Here are 5 other factors lenders will usually analyze before giving you a short term loan:
- Personal debt ratio
If you’re carrying personal debt, don’t worry. The vast majority of Americans do. What matters is how much of your available credit you’re using. Lenders divide your outstanding debt by your available credit to see if they can trust you with their money.
- Business debt
Lenders will be keenly interested in how much debt your business currently carries. If it’s similar to other businesses in your industry, you should be in great shape. But if you’re on the heavier side of borrowing for a business of your size, lenders may begin to have second thoughts on your application.
- Business revenue trends
Where your business is headed is important to lenders. While it’s impossible to predict everything that’ll happen, they’ll want to evaluate your average revenue growth and see how it compares to your industry’s average. If your business is in the middle or upper tier, lenders will be much more optimistic about which way your business is trending.
- Personal debt coverage
It’s natural to want to know the spending habits of someone you’re lending money to. So lenders will often look at your debt coverage to see if you’d be able to personally make the necessary payments if your business began to struggle.
- Business debt coverage
It’s no problem if your business has debt, but lenders will want to know how you handle that debt. By evaluating your cash flow and debt payments, lenders will decide whether or not you’re likely to make your payments on time.
Improve Your Chances of Getting a Short Term Loan
Did you know that most loan requests are rejected? That sounds harsh, but you probably operate on a similar scale in your personal life. Think of the last few friends or family members who asked to borrow money from you. You may have lent money to some, but most likely, you politely turned down the majority of requests.

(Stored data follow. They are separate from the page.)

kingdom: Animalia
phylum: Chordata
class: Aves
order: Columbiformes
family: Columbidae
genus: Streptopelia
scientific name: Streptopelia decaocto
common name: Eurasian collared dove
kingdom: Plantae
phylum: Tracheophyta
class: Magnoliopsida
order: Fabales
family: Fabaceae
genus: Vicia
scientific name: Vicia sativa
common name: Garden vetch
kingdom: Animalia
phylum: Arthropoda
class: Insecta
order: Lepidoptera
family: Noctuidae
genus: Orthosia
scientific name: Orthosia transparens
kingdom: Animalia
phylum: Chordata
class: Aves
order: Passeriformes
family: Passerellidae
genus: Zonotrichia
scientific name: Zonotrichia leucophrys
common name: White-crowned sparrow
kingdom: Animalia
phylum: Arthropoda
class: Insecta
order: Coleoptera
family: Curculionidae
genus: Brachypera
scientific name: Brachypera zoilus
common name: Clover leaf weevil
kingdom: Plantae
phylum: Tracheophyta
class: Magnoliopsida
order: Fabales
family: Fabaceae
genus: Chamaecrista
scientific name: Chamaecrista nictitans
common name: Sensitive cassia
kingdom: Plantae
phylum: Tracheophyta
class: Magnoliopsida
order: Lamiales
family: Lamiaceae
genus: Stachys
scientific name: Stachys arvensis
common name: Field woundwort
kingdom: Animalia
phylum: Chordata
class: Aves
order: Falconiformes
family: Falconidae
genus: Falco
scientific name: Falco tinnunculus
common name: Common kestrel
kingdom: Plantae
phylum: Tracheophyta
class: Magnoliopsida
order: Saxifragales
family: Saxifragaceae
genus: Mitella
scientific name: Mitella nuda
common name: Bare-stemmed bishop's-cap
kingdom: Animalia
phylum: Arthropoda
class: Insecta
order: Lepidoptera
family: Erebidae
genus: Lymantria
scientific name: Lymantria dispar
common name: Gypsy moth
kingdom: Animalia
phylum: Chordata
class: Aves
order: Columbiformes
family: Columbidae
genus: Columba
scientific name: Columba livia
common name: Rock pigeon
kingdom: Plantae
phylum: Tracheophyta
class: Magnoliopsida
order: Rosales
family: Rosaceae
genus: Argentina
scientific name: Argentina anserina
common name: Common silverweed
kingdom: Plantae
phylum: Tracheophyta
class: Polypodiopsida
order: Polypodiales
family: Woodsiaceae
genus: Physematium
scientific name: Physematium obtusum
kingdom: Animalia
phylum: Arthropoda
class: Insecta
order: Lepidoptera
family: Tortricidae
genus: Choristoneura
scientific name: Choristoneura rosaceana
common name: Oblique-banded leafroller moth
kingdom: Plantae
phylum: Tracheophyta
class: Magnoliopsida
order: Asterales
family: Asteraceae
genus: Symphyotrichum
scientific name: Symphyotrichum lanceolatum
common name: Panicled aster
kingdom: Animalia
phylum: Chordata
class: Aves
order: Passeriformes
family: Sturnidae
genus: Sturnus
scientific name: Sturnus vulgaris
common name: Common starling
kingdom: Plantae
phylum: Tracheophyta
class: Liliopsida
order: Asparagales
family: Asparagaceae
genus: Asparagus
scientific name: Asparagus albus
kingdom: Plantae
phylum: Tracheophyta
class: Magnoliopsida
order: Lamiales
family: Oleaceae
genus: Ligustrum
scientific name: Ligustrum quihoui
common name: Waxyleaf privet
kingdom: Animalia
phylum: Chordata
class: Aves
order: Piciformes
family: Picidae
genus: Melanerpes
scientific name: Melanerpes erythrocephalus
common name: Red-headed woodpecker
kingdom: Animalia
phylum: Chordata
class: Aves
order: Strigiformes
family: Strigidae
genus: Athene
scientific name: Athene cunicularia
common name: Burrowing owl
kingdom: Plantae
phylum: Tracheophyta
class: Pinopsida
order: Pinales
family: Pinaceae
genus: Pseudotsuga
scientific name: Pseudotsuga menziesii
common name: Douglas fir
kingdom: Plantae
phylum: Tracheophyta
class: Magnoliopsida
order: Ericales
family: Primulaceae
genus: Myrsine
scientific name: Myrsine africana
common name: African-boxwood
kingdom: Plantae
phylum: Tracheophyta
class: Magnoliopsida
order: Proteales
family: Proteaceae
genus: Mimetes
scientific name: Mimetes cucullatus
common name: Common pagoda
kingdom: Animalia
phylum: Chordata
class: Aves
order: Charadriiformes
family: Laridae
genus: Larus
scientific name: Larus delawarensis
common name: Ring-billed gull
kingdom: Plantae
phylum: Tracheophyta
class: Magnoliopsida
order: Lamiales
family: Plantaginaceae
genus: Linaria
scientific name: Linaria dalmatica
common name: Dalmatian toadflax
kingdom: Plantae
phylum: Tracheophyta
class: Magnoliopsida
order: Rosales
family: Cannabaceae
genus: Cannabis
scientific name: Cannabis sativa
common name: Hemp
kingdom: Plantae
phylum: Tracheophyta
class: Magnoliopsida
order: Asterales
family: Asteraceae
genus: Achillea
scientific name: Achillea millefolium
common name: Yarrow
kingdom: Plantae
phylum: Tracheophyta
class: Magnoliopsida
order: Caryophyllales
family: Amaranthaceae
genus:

When one of your loan applications is inevitably rejected, don’t take it personally. Instead, try to learn from it and see where you can improve your standing for the next time you apply.
As mentioned earlier, your personal and business credit scores are crucial elements for most loan approvals. First, a healthy score helps convince a lender that you’re a trustworthy recipient of their money. Second, it can help you qualify for more favorable terms and interest rates. In this way, a strong credit score can easily save you thousands of dollars over the life of your loan.
Perhaps your credit scores aren’t where you’d like them to be. You can start remedying that by being proactive. Monitor your scores regularly and look for ways to improve. One of the easiest ways to do this is to correct errors on your reports. About 1 in 5 Americans have errors on their reports, so there’s a decent chance something is amiss on yours. If you clean up those mistakes, you’ll quickly see a boost in your score.
Also, consider signing up for automatic payments whenever that’s an option. Your life is hectic and missing the occasional payment is all too easy. By automating payments, you can reduce the likelihood of negative factors on your score. If you can’t find a way to make a specific payment automatically through a payee’s website, add them as a regular payee through your bank’s system.
The bottom line is that you hold a lot of power when it comes to your short term loan. True, lenders will make the final decision, but if you do everything you can to boost your credit scores, do your due diligence before applying, and submit all the requested documents, you’ll provide them with a short term loan request that’s hard to deny.